● Work instructions
Copy every line of the listing below without changing anything.

● Data for processing
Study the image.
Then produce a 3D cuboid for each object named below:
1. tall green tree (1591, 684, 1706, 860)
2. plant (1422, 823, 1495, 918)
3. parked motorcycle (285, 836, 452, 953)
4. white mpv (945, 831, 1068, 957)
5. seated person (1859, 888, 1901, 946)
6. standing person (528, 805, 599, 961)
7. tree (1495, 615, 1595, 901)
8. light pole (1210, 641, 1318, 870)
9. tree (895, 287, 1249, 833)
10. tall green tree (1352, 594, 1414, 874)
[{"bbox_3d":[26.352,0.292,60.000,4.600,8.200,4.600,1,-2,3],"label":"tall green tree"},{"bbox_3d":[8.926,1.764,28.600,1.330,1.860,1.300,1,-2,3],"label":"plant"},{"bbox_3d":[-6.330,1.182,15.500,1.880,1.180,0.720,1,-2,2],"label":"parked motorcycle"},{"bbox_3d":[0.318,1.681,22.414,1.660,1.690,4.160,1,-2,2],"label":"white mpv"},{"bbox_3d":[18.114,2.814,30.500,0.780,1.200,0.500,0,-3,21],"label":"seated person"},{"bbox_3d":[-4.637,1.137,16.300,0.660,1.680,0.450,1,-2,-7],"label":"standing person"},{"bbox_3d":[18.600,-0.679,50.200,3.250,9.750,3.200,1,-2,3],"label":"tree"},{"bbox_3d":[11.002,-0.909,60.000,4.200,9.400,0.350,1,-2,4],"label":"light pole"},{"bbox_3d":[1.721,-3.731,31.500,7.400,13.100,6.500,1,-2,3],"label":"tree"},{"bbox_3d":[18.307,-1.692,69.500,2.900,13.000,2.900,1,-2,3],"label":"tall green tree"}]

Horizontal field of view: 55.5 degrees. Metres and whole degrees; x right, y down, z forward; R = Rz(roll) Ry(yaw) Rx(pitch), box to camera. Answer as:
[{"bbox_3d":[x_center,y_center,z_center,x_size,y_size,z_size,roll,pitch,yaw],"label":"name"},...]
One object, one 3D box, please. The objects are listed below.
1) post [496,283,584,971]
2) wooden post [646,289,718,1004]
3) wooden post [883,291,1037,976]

● Response to this task
Study the image.
Then produce a 3D cuboid for each object named below:
1. tall green tree (1591, 684, 1706, 860)
2. plant (1422, 823, 1495, 918)
3. parked motorcycle (285, 836, 452, 953)
4. white mpv (945, 831, 1068, 957)
5. seated person (1859, 888, 1901, 946)
6. standing person (528, 805, 599, 961)
7. tree (1495, 615, 1595, 901)
8. light pole (1210, 641, 1318, 870)
9. tree (895, 287, 1249, 833)
10. tall green tree (1352, 594, 1414, 874)
[{"bbox_3d":[26.352,0.292,60.000,4.600,8.200,4.600,1,-2,3],"label":"tall green tree"},{"bbox_3d":[8.926,1.764,28.600,1.330,1.860,1.300,1,-2,3],"label":"plant"},{"bbox_3d":[-6.330,1.182,15.500,1.880,1.180,0.720,1,-2,2],"label":"parked motorcycle"},{"bbox_3d":[0.318,1.681,22.414,1.660,1.690,4.160,1,-2,2],"label":"white mpv"},{"bbox_3d":[18.114,2.814,30.500,0.780,1.200,0.500,0,-3,21],"label":"seated person"},{"bbox_3d":[-4.637,1.137,16.300,0.660,1.680,0.450,1,-2,-7],"label":"standing person"},{"bbox_3d":[18.600,-0.679,50.200,3.250,9.750,3.200,1,-2,3],"label":"tree"},{"bbox_3d":[11.002,-0.909,60.000,4.200,9.400,0.350,1,-2,4],"label":"light pole"},{"bbox_3d":[1.721,-3.731,31.500,7.400,13.100,6.500,1,-2,3],"label":"tree"},{"bbox_3d":[18.307,-1.692,69.500,2.900,13.000,2.900,1,-2,3],"label":"tall green tree"}]

Horizontal field of view: 55.5 degrees. Metres and whole degrees; x right, y down, z forward; R = Rz(roll) Ry(yaw) Rx(pitch), box to camera. Answer as:
[{"bbox_3d":[x_center,y_center,z_center,x_size,y_size,z_size,roll,pitch,yaw],"label":"name"},...]
One object, one 3D box, please. The objects are listed below.
1) post [496,283,584,971]
2) wooden post [646,289,718,1004]
3) wooden post [883,291,1037,976]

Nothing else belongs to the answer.